This man is not my grandpa


You know, as a sort-of-ish member of the journalistic profession (and not, the last time I checked, a fan of sadomasochism), I probably shouldn't be saying this: but one has got to admire Max Mosley.

In case we've forgotten (it's been a while)... The man was caught out by the tabloids in the most excruciatingly embarrassingly public way, with his pants around his ankles and a collective of grubby and slightly unsavoury prostitutes walloping him with riding crops and the like. So far, so what? Except for one detail: he is, as his name would suggest, related to a long-dead right wing fascist, and as such,the News of the World were desperate to stitch him up. In fairness, Mosley did quite a bit to help them, by getting aforementioned group of bottle-blonde lovelies to dress up in Nazi uniform and (if memory serves me correctly, as it usually does where peculiar sordid detail is concerned) pick imaginary fleas off him and shout fascistic nonsense at him. But whatever you think about the man's bedroom antics, it doesn't change the fact that there wasn't really much justification for the NOTW to come after him. Mosley certainly felt that way, anyway: he successfully sued the newspaper for printing the initial story and (would you believe the sheer front of the man!) has just taken his case to the European Court of Human Rights to seek a change in the law.

He lost, as one might expect, but as I say: He's got some brass neck, that Mosley. You can't help but admire him for not crawling, humiliated, back into bottom-spanking obscurity.


"This is just about whether the newspapers should have the right to publicise very private aspects of people's lives which there's no public interest in at all - it's just purely for titillation and to sell newspapers," he told the BBC.

Being walloped by a bunch of Nazi hookers is, I would hazard, an unusual way for a grown man to get his jollies, and doesn't exactly speak well of the morals of the man, but Mosley would hardly be the first middle-aged man to enjoy a bit of spanking. Taken in isolation, the facts of the case are really, when all is said and done, quite mundane. Before his tabloid 'expose', nobody had heard of Mosley, so one could not reasonably argue that his being dragged through the public gutter was in the public interest.
No: the reason why the NOTW wanted his scalp is not because of who THIS man is, but because of the man from whom he is descended - Oswald Mosley. When viewed through the strangely distorting eyes of the News of the Screws, Mosley deserved to be brought down because his old dad was a Nazi. And I'm afraid I can't agree with that.
The judge in Mosley's case said he had to protect the media's "right to freedom of expression". But the right to bring a person down because they don't like the politics of a person's family - and not, let's be clear, based on anything that the man himself has done, outside the confines of his own bedroom at least - is not a right that the tabloids should necessarily own, and to suggest that this agenda need 'protecting' is slightly sinister in its implication.
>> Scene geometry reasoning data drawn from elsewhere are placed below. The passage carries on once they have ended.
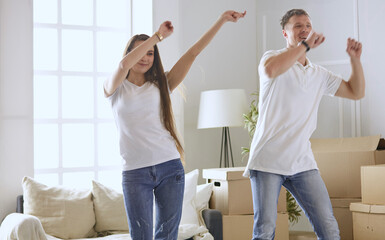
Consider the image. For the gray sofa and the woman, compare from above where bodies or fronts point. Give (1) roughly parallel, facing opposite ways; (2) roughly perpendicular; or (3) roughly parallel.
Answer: roughly parallel

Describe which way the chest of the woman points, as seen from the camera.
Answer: toward the camera

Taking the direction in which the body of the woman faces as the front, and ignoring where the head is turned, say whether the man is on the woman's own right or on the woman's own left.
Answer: on the woman's own left

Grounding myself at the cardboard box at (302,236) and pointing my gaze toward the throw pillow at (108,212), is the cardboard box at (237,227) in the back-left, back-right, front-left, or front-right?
front-left

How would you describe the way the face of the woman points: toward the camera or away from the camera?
toward the camera

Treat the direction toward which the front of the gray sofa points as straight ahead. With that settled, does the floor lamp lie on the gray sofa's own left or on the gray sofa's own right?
on the gray sofa's own left

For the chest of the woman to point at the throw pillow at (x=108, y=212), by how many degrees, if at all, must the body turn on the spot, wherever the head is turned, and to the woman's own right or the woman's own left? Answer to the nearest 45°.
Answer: approximately 180°

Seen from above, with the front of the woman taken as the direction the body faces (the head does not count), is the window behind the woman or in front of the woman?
behind

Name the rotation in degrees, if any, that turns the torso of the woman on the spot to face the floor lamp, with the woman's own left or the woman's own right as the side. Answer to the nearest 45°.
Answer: approximately 180°

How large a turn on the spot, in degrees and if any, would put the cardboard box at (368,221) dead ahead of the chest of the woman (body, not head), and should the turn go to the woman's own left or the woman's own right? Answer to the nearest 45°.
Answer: approximately 135° to the woman's own left

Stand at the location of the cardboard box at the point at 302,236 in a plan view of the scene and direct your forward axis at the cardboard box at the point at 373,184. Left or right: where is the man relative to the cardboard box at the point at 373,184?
right

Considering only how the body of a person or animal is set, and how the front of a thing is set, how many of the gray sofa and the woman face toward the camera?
2

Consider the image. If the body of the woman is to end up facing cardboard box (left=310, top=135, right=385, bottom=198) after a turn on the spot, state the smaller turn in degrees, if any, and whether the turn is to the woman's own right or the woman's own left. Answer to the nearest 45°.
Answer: approximately 135° to the woman's own left
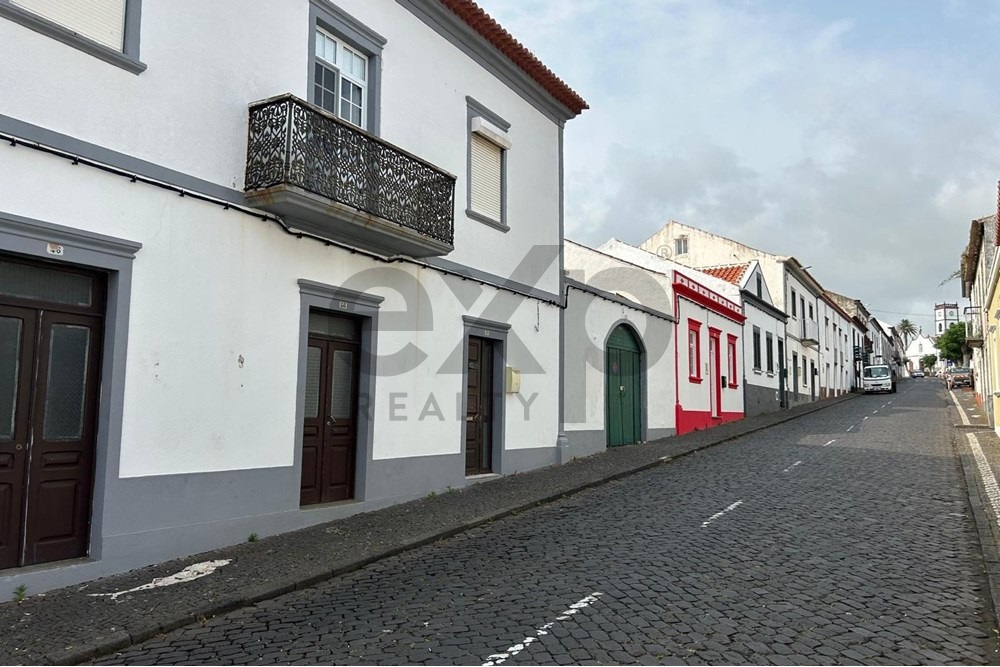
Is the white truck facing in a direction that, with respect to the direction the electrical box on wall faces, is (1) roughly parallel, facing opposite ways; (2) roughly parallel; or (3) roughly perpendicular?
roughly perpendicular

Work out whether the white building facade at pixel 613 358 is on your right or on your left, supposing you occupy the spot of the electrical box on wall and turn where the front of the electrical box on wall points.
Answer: on your left

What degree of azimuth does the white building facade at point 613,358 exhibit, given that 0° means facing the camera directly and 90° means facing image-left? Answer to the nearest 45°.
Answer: approximately 315°

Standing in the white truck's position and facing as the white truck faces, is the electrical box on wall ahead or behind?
ahead

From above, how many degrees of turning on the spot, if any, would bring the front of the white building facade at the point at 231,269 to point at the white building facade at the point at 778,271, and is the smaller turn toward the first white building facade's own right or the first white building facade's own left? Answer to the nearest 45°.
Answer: approximately 90° to the first white building facade's own left

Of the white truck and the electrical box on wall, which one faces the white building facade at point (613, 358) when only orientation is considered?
the white truck

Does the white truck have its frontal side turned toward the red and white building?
yes

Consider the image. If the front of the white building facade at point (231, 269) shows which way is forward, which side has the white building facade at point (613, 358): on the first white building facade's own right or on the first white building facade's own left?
on the first white building facade's own left

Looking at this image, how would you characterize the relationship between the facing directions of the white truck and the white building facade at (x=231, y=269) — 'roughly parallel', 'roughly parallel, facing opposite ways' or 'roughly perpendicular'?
roughly perpendicular

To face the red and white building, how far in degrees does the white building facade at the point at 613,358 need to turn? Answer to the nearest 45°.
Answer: approximately 90° to its left

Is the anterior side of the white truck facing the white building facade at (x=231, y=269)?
yes
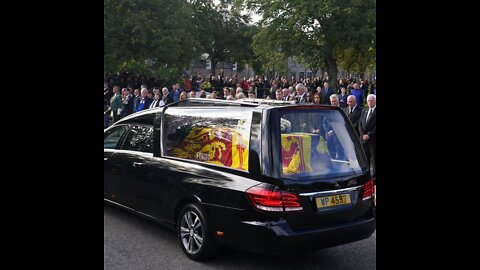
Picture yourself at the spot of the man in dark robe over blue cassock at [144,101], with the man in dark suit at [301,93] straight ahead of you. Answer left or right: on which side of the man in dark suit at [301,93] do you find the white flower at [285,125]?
right

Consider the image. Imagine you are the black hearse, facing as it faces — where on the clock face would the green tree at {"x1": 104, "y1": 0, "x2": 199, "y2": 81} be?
The green tree is roughly at 1 o'clock from the black hearse.

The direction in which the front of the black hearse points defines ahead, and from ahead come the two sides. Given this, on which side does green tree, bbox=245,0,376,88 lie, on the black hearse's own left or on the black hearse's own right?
on the black hearse's own right

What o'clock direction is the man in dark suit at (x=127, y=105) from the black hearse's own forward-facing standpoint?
The man in dark suit is roughly at 1 o'clock from the black hearse.

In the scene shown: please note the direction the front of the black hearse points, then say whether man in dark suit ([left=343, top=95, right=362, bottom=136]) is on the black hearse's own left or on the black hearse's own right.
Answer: on the black hearse's own right

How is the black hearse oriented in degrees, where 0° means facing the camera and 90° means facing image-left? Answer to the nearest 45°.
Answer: approximately 135°

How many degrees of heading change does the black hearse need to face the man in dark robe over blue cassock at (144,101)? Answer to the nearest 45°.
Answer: approximately 45° to its right

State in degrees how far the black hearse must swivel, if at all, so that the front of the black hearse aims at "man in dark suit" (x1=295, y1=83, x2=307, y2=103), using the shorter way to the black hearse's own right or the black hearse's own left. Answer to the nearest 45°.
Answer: approximately 45° to the black hearse's own right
Ex-motorsports boss Max Mosley has lost his European Court of Human Rights bid to force newspapers to warn people before exposing their private lives.

He said the Strasbourg verdict was "disappointing" but he may appeal, to keep fighting for tighter privacy laws.

In 2008, the UK High Court awarded him £60,000 damages after ruling the News of the World invaded his right to privacy by reporting on his sex life.

Victory might have led to new privacy laws, which press bosses oppose.

Mr Mosley, 71, said of the judgement: "[I'm] obviously disappointed, but it's satisfying that they've been extremely critical of the News of the World.

"I think they've underestimated the danger from the UK tabloids but obviously they're the judges and one has to respect their decision."